> [Source material]:
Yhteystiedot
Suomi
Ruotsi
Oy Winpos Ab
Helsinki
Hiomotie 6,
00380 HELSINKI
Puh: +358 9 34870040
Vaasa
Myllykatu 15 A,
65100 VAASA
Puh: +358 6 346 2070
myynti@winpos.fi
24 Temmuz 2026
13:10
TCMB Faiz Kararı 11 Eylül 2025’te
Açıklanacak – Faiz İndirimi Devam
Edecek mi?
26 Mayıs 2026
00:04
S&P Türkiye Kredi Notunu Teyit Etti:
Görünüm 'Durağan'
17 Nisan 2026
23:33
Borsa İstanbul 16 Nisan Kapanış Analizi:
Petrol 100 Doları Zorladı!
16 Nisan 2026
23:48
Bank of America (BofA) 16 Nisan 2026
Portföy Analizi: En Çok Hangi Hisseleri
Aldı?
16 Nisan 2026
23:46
* * *
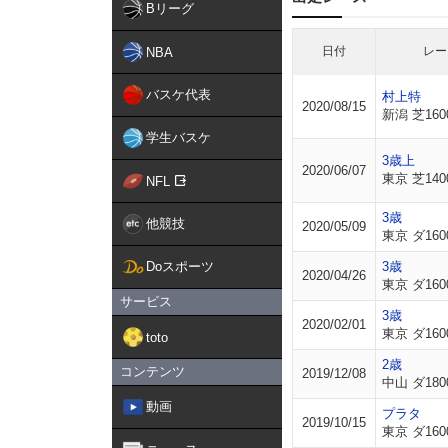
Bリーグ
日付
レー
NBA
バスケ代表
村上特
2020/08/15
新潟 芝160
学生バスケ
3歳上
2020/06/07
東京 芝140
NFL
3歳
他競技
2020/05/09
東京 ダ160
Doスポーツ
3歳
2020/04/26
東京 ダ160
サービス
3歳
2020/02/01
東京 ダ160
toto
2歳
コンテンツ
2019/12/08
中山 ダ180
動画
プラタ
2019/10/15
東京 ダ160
...
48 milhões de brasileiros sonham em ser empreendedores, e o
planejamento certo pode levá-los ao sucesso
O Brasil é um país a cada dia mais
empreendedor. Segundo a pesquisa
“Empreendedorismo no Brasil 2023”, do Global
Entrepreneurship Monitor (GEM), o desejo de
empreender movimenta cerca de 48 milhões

> [Task]: Copy word for word everything in the records from the line containing "48 milhões de" down to the line containing "empreender movimenta cerca de 48 milhões", including both of those lines.

> [Answer for this exercise]:
48 milhões de brasileiros sonham em ser empreendedores, e o
planejamento certo pode levá-los ao sucesso
O Brasil é um país a cada dia mais
empreendedor. Segundo a pesquisa
“Empreendedorismo no Brasil 2023”, do Global
Entrepreneurship Monitor (GEM), o desejo de
empreender movimenta cerca de 48 milhões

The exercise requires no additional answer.